The principal therapeutic method is surgery [1, 2, 10, 11, 14]. However, there is a controversy over the surgical treatment. Some authors believe that the excision of the tumor with a 1 cm margin is sufficient, while others offer 3 cm [14], but most of them propose a simple mastectomy without axillary lymph node dissection, due to the fact that most angiosarcoma tumors disseminate through the blood system [2, 11, 14, 15].

It is believed that adjuvant therapy, involving the use of chemotherapy in these patients, improves survival. However, further studies are required [10].

Despite the lack of effect on overall survival, it has been shown that additional radiation contributes to the reduction in local recurrences [2, 10].

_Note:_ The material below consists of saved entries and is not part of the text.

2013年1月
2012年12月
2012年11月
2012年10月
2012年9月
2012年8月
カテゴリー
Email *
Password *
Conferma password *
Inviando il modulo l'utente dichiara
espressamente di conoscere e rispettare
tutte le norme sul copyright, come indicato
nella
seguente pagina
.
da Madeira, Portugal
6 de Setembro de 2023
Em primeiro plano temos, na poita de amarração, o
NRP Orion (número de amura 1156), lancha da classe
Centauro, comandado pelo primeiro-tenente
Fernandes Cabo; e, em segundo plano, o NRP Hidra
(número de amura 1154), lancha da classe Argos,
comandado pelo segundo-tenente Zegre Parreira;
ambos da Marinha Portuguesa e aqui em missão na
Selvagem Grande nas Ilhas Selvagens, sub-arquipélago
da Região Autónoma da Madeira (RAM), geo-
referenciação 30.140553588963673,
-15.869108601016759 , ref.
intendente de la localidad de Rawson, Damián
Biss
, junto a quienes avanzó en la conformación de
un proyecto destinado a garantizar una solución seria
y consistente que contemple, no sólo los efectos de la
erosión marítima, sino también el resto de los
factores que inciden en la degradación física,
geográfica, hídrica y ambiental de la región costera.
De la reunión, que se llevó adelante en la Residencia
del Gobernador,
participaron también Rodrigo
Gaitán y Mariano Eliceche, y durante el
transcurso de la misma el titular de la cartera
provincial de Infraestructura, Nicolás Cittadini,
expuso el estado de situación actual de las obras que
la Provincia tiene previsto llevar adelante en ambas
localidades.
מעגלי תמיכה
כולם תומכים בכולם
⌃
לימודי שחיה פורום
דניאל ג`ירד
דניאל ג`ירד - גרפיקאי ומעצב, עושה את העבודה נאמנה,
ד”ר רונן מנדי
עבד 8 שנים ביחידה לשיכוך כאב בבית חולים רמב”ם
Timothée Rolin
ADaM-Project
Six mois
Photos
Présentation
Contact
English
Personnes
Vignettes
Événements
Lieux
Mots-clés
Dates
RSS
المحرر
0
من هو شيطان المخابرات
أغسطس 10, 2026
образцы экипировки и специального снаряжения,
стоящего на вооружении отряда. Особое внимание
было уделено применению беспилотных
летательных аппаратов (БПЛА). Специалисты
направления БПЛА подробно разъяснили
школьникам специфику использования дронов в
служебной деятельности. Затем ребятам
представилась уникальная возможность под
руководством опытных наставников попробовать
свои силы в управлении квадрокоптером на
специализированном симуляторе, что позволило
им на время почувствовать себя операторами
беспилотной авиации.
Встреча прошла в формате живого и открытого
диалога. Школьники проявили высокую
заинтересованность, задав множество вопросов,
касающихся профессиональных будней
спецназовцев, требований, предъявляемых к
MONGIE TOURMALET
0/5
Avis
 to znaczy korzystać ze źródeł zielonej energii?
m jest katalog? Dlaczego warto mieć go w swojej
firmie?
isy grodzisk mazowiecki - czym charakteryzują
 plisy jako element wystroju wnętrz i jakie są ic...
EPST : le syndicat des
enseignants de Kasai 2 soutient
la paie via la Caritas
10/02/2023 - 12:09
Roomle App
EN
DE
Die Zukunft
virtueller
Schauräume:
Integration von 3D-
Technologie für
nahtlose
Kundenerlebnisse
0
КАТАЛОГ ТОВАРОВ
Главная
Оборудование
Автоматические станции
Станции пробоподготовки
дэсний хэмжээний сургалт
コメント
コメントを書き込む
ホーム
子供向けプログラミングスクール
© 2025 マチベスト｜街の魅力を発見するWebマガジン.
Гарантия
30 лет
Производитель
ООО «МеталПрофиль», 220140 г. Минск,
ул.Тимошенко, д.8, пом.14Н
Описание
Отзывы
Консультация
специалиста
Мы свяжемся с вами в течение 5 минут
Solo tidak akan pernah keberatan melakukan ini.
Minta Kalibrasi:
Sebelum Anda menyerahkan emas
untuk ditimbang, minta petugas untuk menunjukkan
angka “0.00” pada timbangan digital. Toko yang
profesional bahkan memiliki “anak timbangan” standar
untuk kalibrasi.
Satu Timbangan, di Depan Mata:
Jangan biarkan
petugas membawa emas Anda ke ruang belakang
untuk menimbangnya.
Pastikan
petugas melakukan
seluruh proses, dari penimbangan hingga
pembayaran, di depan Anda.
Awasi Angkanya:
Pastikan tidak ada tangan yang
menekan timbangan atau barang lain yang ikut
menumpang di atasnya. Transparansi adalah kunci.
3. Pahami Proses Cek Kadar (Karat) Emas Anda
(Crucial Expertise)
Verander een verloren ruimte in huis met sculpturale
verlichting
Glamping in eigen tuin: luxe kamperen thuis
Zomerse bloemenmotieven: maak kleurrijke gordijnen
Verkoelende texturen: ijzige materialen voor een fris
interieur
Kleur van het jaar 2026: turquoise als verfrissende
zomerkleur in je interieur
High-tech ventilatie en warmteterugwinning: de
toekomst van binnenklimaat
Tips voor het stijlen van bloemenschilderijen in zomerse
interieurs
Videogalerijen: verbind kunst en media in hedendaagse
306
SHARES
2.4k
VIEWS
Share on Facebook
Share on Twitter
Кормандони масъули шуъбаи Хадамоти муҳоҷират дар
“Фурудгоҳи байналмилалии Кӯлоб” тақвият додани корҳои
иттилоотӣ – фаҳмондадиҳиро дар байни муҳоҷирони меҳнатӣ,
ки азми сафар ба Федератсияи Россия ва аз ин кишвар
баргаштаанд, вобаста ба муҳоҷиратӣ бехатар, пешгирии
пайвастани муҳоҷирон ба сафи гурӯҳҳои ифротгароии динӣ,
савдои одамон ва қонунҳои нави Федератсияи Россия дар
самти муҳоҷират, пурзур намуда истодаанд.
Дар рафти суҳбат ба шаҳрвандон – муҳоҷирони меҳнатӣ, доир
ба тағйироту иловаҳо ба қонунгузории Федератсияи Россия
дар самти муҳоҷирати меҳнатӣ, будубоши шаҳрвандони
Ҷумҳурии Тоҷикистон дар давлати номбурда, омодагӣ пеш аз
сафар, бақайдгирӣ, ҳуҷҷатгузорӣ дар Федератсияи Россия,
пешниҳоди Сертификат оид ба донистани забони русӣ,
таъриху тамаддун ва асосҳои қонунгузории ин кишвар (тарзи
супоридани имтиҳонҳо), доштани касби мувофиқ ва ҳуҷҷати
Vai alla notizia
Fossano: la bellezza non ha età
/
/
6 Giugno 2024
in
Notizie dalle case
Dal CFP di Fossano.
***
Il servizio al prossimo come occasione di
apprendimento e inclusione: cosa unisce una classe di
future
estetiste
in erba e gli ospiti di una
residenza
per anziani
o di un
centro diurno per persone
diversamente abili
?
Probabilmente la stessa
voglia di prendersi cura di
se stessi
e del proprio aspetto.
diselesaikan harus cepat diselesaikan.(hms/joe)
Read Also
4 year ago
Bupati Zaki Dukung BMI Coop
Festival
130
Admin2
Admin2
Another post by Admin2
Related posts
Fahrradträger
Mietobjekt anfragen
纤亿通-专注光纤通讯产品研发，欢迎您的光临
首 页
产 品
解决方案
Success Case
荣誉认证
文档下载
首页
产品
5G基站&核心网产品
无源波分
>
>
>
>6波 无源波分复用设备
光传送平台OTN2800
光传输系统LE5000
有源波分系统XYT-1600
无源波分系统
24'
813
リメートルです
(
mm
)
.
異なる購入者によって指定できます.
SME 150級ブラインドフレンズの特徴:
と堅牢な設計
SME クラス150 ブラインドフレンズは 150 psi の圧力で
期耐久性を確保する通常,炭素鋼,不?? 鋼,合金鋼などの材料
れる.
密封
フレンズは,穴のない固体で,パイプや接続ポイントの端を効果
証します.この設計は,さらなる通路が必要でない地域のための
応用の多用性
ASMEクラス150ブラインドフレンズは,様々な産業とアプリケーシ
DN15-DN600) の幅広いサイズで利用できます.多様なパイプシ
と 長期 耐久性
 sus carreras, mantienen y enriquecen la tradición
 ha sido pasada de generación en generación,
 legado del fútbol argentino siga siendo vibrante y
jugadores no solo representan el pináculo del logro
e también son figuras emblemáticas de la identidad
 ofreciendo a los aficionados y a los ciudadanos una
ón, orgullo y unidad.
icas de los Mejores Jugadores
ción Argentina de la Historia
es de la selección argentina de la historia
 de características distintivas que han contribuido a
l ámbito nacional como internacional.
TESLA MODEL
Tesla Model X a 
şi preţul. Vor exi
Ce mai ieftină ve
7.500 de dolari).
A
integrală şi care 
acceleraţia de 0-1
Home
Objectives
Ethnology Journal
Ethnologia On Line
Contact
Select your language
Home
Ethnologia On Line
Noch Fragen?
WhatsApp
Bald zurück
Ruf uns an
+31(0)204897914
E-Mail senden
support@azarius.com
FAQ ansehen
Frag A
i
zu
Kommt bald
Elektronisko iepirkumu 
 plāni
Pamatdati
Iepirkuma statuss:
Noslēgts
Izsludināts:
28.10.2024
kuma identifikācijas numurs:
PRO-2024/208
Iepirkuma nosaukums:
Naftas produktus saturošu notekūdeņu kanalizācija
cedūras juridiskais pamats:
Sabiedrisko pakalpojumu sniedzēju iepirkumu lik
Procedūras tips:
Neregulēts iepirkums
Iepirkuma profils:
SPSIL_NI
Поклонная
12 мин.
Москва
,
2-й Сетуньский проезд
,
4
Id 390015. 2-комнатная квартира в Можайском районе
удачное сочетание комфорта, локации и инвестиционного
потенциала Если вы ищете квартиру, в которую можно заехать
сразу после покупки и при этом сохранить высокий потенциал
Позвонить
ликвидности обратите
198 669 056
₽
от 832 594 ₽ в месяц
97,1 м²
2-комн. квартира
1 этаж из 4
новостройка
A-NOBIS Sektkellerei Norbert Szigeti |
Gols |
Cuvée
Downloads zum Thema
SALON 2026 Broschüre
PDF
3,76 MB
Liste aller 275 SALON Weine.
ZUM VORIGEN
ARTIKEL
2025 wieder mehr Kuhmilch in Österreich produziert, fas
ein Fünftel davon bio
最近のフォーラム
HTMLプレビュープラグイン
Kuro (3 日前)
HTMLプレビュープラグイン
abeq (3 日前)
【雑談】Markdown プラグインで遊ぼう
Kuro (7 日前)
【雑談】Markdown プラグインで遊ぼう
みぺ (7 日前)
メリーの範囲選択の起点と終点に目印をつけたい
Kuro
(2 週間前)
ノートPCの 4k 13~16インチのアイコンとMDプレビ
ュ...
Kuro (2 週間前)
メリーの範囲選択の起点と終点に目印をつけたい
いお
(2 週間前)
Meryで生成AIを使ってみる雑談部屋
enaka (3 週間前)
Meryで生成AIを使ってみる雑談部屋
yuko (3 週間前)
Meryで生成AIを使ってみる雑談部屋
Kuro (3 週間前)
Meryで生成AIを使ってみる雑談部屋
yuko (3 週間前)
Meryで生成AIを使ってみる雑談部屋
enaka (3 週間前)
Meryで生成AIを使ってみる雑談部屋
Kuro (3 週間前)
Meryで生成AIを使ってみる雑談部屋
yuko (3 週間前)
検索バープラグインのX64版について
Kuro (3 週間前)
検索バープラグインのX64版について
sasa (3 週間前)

With early detection and appropriate method of treatment, survival of patients with breast angiosarcoma may be as high as 60-90% [14]. According to other authors, the survival can be 8-50% [2]. Survival of these patients is dependent on the following factors: tumor size, width of the surgical margins, age and general condition. Prognostic value of histological differentiation of the tumor in patients with angiosarcoma is a subject of controversy [2, 11].

The above-described diagnostic difficulties highlight the tremendous value of close collaboration between the clinician, pathologist and radiologist.

Conclusions

Primary angiosarcoma of the breast in postmenopausal women is rare. Diagnostic difficulties and the unusual image often lead to the delayed diagnosis and treatment, which results in lower curability. Oncological vigilance, whenever there are any new lesions, is extremely important.